> [AUFGABEN]:
1: Aus welchem Grund ist der Pfändungs- und Überweisungsbeschluss laut Textauszug unwirksam?
2: Formuliere den Abschnitt des Textauszugs von "3. Das Rechtsmittel" bis "2004, 643 m.w.N.)." neu und setze dabei "Schuldnerin" an die Stelle von "Drittschuldnerin".

> [TEXTAUSZUG]:
3. Das Rechtsmittel ist gemäß § 574 Abs. 1 Nr. 2, Abs. 3 Satz 2 ZPO statthaft und auch im Übrigen zulässig. Insbesondere ist die Drittschuldnerin mit dem Einwand, die gepfändeten und überwiesenen Ansprüche seien unpfändbar, beschwerdebefugt (vgl. IXa ZB 193/03, NJW-RR 2004, 643 m.w.N.).
4. Der Pfändungs- und Überweisungsbeschluss ist unwirksam, weil die gepfändete Forderung nicht hinreichend bestimmt bezeichnet ist.
a) Wird eine Forderung gepfändet, muss sie in dem Pfändungs- und Überweisungsbeschluss so genau bezeichnet werden, dass ihre Identität unzweifelhaft festgestellt werden kann. Es muss auch für Dritte erkennbar sein, welche Forderung des Schuldners gegen den Drittschuldner Gegenstand der Pfändung sein soll. Deshalb muss der Rechtsgrund der gepfändeten angeblichen Forderung wenigstens in allgemeinen Umrissen angegeben sein (, NJW 2001, 2976; , NJW 1988, 2543, 2544; , NJW 1983, 886, jew. m.w.N.). Das gilt auch bei der Pfändung eines Herausgabeanspruchs (vgl. , NJW 2000, 3218 f.; wohl auch Schuschke/Walker/Schuschke, ZPO, 3. Aufl., § 847 Rdn. 2; Stein/Jonas/Brehm, ZPO, 22. Aufl., § 847 Rdn. 4; MünchKommZPO/Smid, 2. Aufl., § 847 Rdn. 3). Soweit ohne weitere Begründung vertreten wird, bei der Pfändung eines Herausgabeanspruchs genüge die Benennung der herauszugebenden Sache (Stöber, Forderungspfändung, 14. Aufl., Rdn. 2016), ist dem nicht zu folgen. Ohne Bezeichnung des Rechtsgrundes können Einschränkungen der Pfändbarkeit, wie sie sich aus § 851 ZPO oder § 852 ZPO ergeben können, nicht geprüft werden und es ist nicht feststellbar, ob und inwieweit unselbständige Nebenrechte eines Anspruchs, wie insbesondere eine Vormerkung, von der Pfändung erfasst werden.

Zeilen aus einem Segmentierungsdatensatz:
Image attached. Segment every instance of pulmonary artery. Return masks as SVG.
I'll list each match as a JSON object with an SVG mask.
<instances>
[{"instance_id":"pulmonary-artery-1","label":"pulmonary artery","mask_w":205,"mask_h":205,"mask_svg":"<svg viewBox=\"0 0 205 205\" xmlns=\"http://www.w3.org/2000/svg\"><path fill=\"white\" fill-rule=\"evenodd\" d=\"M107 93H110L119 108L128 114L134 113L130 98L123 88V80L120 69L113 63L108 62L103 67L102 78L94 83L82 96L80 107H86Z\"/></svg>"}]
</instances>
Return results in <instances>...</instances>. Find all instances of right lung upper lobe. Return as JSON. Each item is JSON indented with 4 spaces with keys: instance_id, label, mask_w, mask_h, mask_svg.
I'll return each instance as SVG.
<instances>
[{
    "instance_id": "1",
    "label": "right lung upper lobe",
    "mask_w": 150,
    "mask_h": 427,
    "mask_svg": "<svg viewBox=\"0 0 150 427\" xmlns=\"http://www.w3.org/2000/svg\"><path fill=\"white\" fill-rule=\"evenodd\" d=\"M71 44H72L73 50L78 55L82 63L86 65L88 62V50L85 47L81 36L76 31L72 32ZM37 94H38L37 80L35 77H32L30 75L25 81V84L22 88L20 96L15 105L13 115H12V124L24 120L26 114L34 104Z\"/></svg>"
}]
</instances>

> [ANTWORTEN DER REIHE]:
1: Weil die gepfändete Forderung nicht hinreichend bestimmt bezeichnet ist.

2:
3. Das Rechtsmittel ist gemäß § 574 Abs. 1 Nr. 2, Abs. 3 Satz 2 ZPO statthaft und auch im Übrigen zulässig. Insbesondere ist die Schuldnerin mit dem Einwand, die gepfändeten und überwiesenen Ansprüche seien unpfändbar, beschwerdebefugt (vgl. IXa ZB 193/03, NJW-RR 2004, 643 m.w.N.).